As Lojas Havan de Curitiba foram obrigadas pela Prefeitura a fechar na tarde desta quinta-feira (2). A gigante varejistas seguia aberta desmo com o decreto estadual que proíbe o funcionamento do comércio não essencial pelos próximos 15 dias que vem sendo acompanhado pelas prefeituras de sete regionais do estado, determinado pelo governador Ratinho Junior.

Em Curitiba, a secretária municipal de Saúde, Márcia Huçulak, confirmou o fechamento de duas grandes redes de lojas na tarde desta quinta-feira. Segundo a assessoria da prefeitura, os estabelecimentos foram as Lojas Havan e as Lojas Americanas, que foram obrigadas a parar imediatamente com as atividades de comércio na capital.
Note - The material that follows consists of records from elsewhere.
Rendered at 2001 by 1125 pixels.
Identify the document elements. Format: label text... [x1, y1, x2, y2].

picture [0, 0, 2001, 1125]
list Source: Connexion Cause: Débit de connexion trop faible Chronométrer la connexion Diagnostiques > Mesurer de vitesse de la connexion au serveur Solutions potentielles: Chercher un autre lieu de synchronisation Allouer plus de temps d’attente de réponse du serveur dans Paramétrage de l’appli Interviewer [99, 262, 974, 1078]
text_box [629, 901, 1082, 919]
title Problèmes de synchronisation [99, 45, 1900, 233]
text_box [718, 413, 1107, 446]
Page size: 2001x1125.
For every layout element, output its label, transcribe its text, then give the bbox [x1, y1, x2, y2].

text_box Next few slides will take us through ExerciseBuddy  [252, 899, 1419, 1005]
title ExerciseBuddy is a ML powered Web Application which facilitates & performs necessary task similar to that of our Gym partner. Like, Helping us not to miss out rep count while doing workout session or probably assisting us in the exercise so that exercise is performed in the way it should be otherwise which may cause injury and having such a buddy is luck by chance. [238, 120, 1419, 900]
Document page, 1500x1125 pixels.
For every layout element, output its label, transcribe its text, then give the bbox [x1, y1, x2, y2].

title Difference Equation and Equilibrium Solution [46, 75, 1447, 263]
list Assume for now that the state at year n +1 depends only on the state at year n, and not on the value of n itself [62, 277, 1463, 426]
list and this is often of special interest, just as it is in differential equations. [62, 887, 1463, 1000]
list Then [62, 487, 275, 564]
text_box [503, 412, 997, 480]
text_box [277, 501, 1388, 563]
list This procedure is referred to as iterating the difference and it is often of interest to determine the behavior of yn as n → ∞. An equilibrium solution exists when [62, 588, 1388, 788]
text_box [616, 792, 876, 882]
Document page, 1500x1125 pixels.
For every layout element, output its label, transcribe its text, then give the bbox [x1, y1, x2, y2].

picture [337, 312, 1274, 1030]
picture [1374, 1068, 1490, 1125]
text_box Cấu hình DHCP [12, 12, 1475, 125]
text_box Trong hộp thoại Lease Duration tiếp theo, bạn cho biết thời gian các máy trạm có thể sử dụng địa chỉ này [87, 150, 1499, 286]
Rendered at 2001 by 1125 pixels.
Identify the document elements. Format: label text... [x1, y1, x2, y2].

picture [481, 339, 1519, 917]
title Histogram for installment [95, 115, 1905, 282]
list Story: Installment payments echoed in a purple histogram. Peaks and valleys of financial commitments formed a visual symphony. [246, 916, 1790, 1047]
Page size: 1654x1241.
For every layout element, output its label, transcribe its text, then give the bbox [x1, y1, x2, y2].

O decreto, que proíbe o comércio não essencial nas regionais mais atingidas começou a valer esta semana no Paraná. A loja Havan, para não fechar as portas, passou a vender alimentos básicos para ser classificada como dentro do setor de comércio essencial. As lojas vendiam arroz, feijão e outros mantimentos.

A estratégia gerou polêmica e viralizou nas rede sociais por causa do valor cobrado. Segundo denúncias no PROCON, um pacote de 5 kg de arroz custa cerca de R$ 22 na loja, muito acima do preço dos supermercados.